Crab Roe and Dioxins
Recently, the media has reported that the US New York State Department of Health has classified crab roe as unsuitable for human consumption. The US New York State Department of Health advise the public not to eat the soft “green stuff” (mustard, tomalley, liver or hepatopancreas) found in the body section of crabs and lobsters from any waters because cadmium, polychlorinated biphenyls (PCBs) and other contaminants concentrate there. As contaminants are transferred to the cooking liquid, the public should also discard crab or lobster cooking liquid.

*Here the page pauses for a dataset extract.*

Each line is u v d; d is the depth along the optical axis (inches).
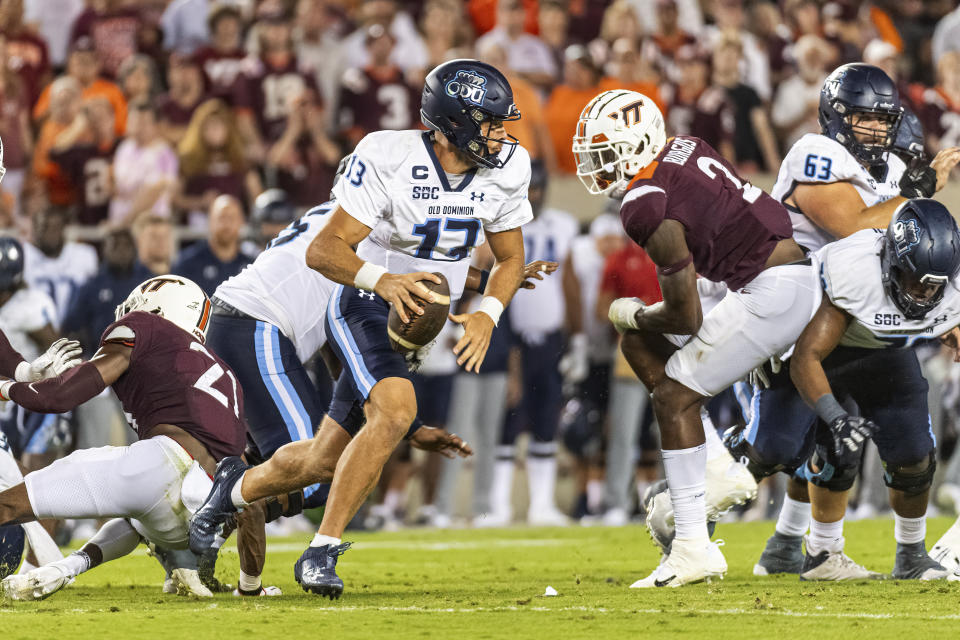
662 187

Dioxins are a group of polychlorinated aromatic compounds arising either naturally or as by-products of industrial activities, e.g. metal smelting, moulding or burning of chlorine-containing organic chemicals such as plastics. Dioxins are fat-soluble and not easily broken down. They tend to accumulate in fatty tissues and along the food chain.
Sources of human exposure to dioxins include food intake, drinking water, air inhalation and skin contact, of which dietary intake is the most important source. Foods high in fat such as meat, poultry, seafood, milk, egg and their products are the major dietary sources of dioxins.
The Centre for Food Safety (CFS) has analysed different kinds of food samples (including crabs) for dioxins under its Total Diet Study and the report was released in 2011. According to the findings of the study, general population in Hong Kong would be unlikely to experience adverse health effects as a result of dioxins absorbed from our daily diet.
In addition, the CFS has analysed a total of 23 aquatic products (including crabs) for dioxins in the past three years and the results were all satisfactory.
As dioxins are mainly found in fat, the risk of dioxin exposure can be reduced by avoiding foods with a relatively high level of fat. The public is advised to maintain a balanced diet so as to avoid excessive exposure to contaminants from a small range of food items.